Mas não se pode imaginar com que chatice esse enredo é narrado. Trata-se de um misto de Frederich Forsyth com uma “boa” Sabrina, a da semana, é lógico. Além do esquematismo (os bons dum lado, os maus do outro) e do mau gosto, o autor nos impõe uns sentimentalismos tão antigos, umas choradeiras tão comoventes que a gente é capaz de jurar que está lendo apenas um escritor amazonense. E a verdade é que Márcio Souza é mito mais do que isso.

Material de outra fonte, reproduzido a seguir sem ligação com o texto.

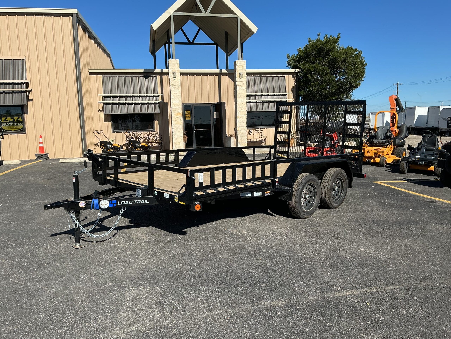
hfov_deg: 61.7
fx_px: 378
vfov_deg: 48.2
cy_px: 170
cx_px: 226
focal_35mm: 29
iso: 25
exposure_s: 1/2227
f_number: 1.8
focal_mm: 3
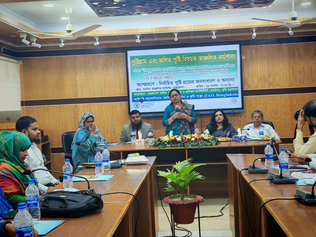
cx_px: 158
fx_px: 493
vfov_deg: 27.0
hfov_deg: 35.5
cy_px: 118
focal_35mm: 54
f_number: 1.9
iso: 400
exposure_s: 1/100
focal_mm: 6.12
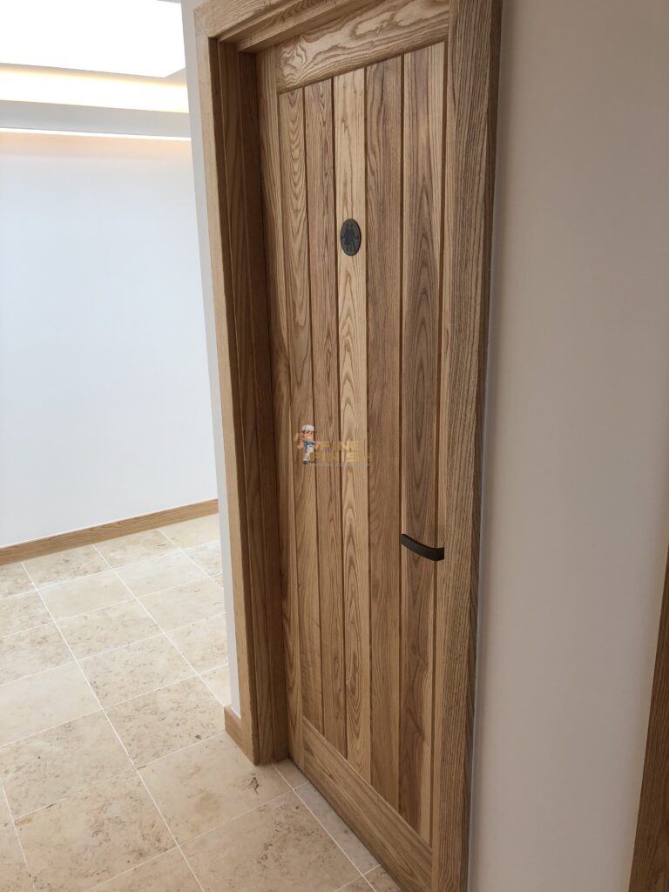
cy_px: 446
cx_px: 334
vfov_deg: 63.4
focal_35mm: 28
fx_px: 722
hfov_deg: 49.7
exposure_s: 1/131
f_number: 1.8
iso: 20
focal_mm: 4
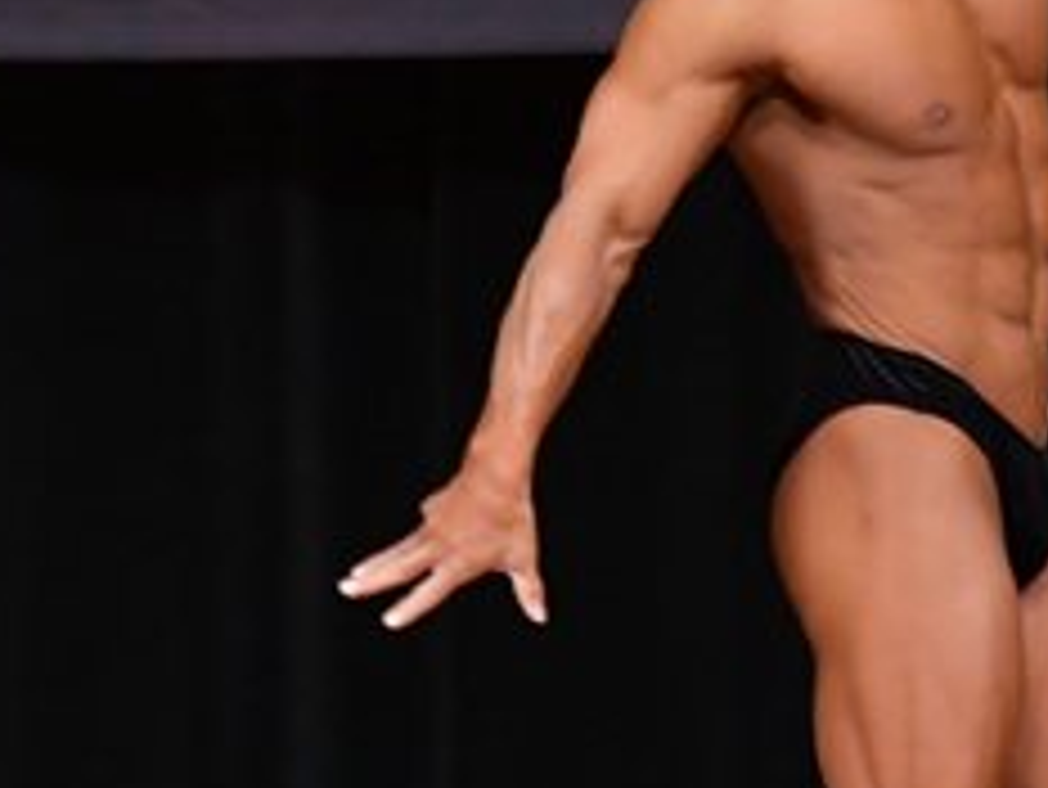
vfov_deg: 1.6
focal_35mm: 910
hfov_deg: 2.2
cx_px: 888
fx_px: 27564
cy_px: 324
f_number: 5.6
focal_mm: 190
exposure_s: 1/400
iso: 4000
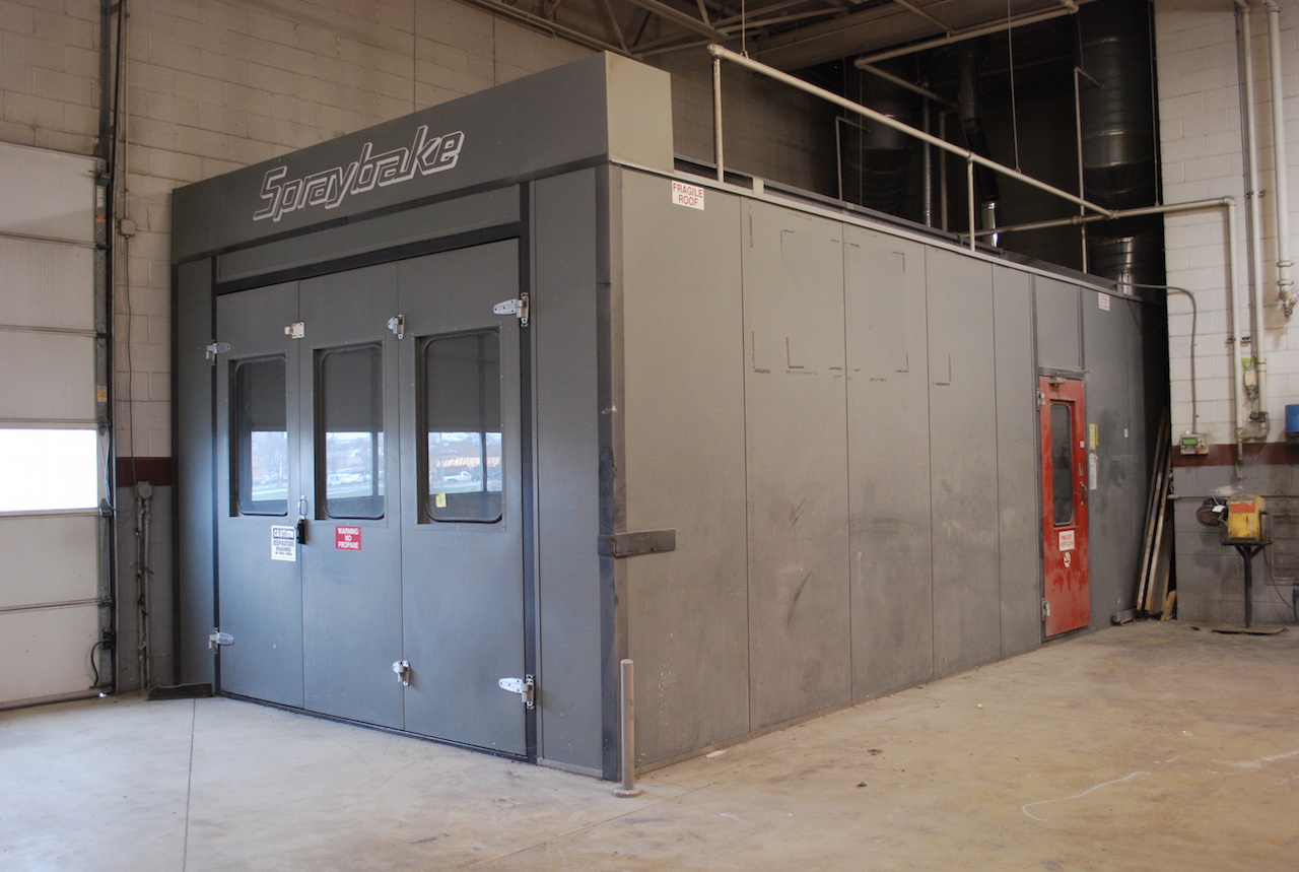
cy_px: 436
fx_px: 1193
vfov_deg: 40.1
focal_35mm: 33
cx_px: 650
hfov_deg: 57.1
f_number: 4
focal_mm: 22
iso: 800
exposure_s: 1/30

Aquele Márcio - Márcio Souza é talvez o escritor brasileiro do nosso tempo que soube melhor aproveitar o recurso da carnavalização da história. Galvez é uma obra-prima da sátira-menipeia estudada por Bahktine. E mais: é um político absolutamente agudo, capaz de exorcizar a nossa história dos adereços ideológicos que lhe foram grudados pela medíocre classe dominante que nos foi dado suportar.
Aliás, outra especialidade do maitre Márcio sempre foi reduzir essa classe à sua própria pequenez, um feito, porque em terra de surdo quem tem uma corda vocal é intelectual cooptado.
E para não fugir à regra – Alguns despeitados e/ou invejosos costumam exibir, com um sádico e infantil prazer, alguns deslizes gramaticais do autor. Pois bem, pode-se observar esta questão sob dois pontos de vista. Sob o aspecto microlinguístico (concordância, colocação pronominal, ortografia e outros condimentos) realmente o Márcio não é lá um Machado, que aliás tropeçava nas vírgulas. Porém sob uma perspectiva macrolinguística (o discurso, a retórica, o estilo) trata-se de um autor irretocável e irretorquível.
Além do mais qualquer copidesque pálido resolve aqueles pretensos escândalos. E a história da literatura não é povoada por copidesques, não é verdade?